High On Fire - Luminiferous (Cover Artwork)
Staff Pick

High On Fire

Luminiferous (2015)

E1 Music

Now more than ever, the heavy metal scene is a diverse, open-minded community thriving with bands willing to pull influence from all over the proverbial map; Post-rock, shoegaze, electronica have all been deftly incorporated into the genre’s lexicon in recent years. While those types of
records can cross musical boundaries and break new ground, often culminating in exciting, challenging listening experiences, sometimes it’s nice to just hear something actually METAL. High On Fire more than scratch that itch with their seventh (!) full-length offering, Luminiferous.

Much like their most obvious influence Motorhead, High On Fire have found a formula that works for them and they largely stick to it. Opener “Black Pot” is very structurally similar to fan-favorite“Rumors of War” from 2007‘s Death is this Communion, but no less intense. Newly sober Matt Pike sounds just as furious ever, unleashing his throaty screams riff after riff of pure fuzz-box-injected heavy metal. Lengthy instrumental sections on epic tracks like “Carcosa” and “The Falconist” have an almost epic black metal feel, recalling Sons of Northern Darkness-era Immortal.
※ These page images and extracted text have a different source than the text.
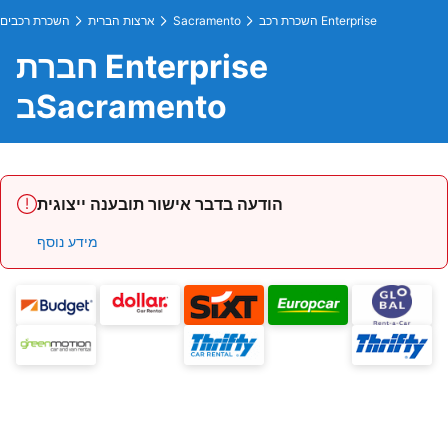
השכרת רכב Enterprise
Sacramento
ארצות הברית
השכרת רכבים
חברת Enterprise
בSacramento
הודעה בדבר אישור תובענה ייצוגית
מידע נוסף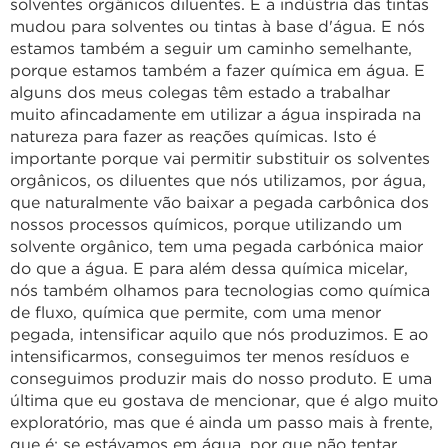
solventes orgânicos diluentes. E a indústria das tintas
mudou para solventes ou tintas à base d'água. E nós
estamos também a seguir um caminho semelhante,
porque estamos também a fazer química em água. E
alguns dos meus colegas têm estado a trabalhar
muito afincadamente em utilizar a água inspirada na
natureza para fazer as reações químicas. Isto é
importante porque vai permitir substituir os solventes
orgânicos, os diluentes que nós utilizamos, por água,
que naturalmente vão baixar a pegada carbônica dos
nossos processos químicos, porque utilizando um
solvente orgânico, tem uma pegada carbónica maior
do que a água. E para além dessa química micelar,
nós também olhamos para tecnologias como química
de fluxo, química que permite, com uma menor
pegada, intensificar aquilo que nós produzimos. E ao
intensificarmos, conseguimos ter menos resíduos e
conseguimos produzir mais do nosso produto. E uma
última que eu gostava de mencionar, que é algo muito
exploratório, mas que é ainda um passo mais à frente,
que é: se estávamos em água, por que não tentar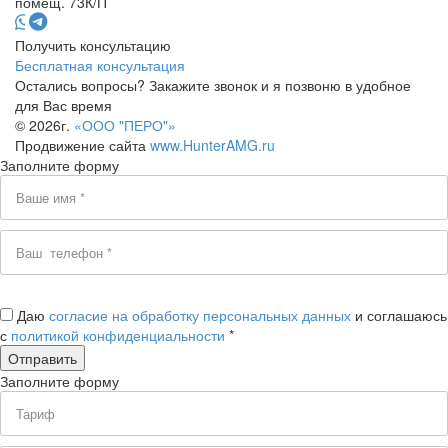
помещ. 73К/П
Получить консультацию
Бесплатная консультация
Остались вопросы? Закажите звонок и я позвоню в удобное
для Вас время
© 2026г.
«ООО "ПЕРО"»
Продвижение сайта
www.HunterAMG.ru
Заполните форму
Даю
согласие на обработку персональных данных
и соглашаюсь
с
политикой конфиденциальности
*
Заполните форму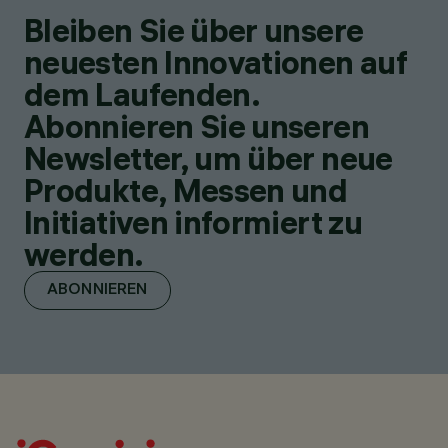
Bleiben Sie über unsere
neuesten Innovationen auf
dem Laufenden.
Abonnieren Sie unseren
Newsletter, um über neue
Produkte, Messen und
Initiativen informiert zu
werden.
ABONNIEREN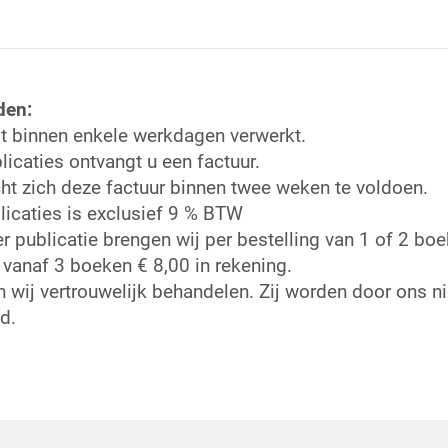
den:
t binnen enkele werkdagen verwerkt.
licaties ontvangt u een factuur.
cht zich deze factuur binnen twee weken te voldoen.
licaties is exclusief 9 % BTW
r publicatie brengen wij per bestelling van 1 of 2 bo
vanaf 3 boeken € 8,00 in rekening.
 wij vertrouwelijk behandelen. Zij worden door ons n
d.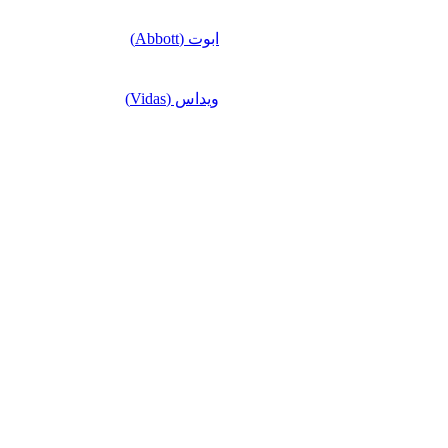
ابوت (Abbott)
ویداس (Vidas)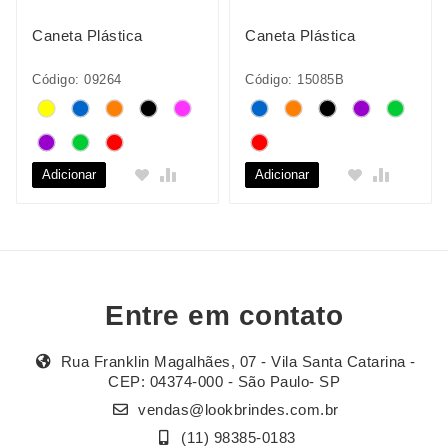
Caneta Plástica
Caneta Plástica
Código: 09264
Código: 15085B
Adicionar
Adicionar
Entre em contato
Rua Franklin Magalhães, 07 - Vila Santa Catarina -
CEP: 04374-000 - São Paulo- SP
vendas@lookbrindes.com.br
(11) 98385-0183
For as fist-to-the-face intense as most of Luminiferous is, it also contains perhaps the biggest stylistic departure that High On Fire have ever taken in “The Cave.” The track begins with a melodic bass riff, eventually joined by acoustic guitars and Pike actually singing. The track’s bluesy-metal flavor sounds much closer to Pike’s underrated Kalas side project than anything in the HOF canon. It’s a quick detour from the usual controlled chaos of standard High On Fire fare that actually works in favor of the album’s flow overall. The group’s music has always been dynamic enough that the heaviness never became boring, but it’s great to hear the group try some new things after so long together. Even Motorhead had a “1916.”
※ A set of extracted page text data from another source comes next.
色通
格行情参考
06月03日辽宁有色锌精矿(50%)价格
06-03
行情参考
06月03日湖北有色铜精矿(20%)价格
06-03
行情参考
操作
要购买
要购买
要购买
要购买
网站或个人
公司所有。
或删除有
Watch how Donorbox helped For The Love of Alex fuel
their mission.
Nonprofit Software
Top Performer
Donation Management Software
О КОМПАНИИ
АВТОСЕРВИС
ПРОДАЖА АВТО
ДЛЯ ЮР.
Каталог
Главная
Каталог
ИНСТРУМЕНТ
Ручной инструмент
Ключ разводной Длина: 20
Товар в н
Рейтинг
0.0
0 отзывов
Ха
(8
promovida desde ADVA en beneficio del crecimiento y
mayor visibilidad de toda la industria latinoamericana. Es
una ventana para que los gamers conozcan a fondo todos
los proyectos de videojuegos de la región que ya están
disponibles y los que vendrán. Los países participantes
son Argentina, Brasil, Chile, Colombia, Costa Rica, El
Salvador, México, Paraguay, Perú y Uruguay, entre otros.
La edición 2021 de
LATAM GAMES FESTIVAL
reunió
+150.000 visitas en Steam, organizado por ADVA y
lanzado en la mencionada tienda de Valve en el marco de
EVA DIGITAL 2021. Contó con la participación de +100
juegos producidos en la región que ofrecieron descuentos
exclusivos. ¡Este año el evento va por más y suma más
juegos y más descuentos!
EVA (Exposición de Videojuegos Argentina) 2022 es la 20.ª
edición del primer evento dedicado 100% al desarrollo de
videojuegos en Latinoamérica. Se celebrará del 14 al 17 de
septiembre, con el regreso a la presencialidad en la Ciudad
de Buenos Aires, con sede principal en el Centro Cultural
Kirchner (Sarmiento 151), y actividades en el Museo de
Fans know what to expect from High On Fire at this point. While “The Cave” shows that they are willing to play with their formula a bit, just enough to keep things interesting, no fans of the group’s previous material are going to be disappointed with Luminiferous. While experimentation and genre-blurring can be fantastic, it’s great to have bands like High On Fire, along with contemporaries like Goatwhore, Skeletonwitch and modern day Exodus around, flying the flag and making no bones about playing 100% pure heavy metal.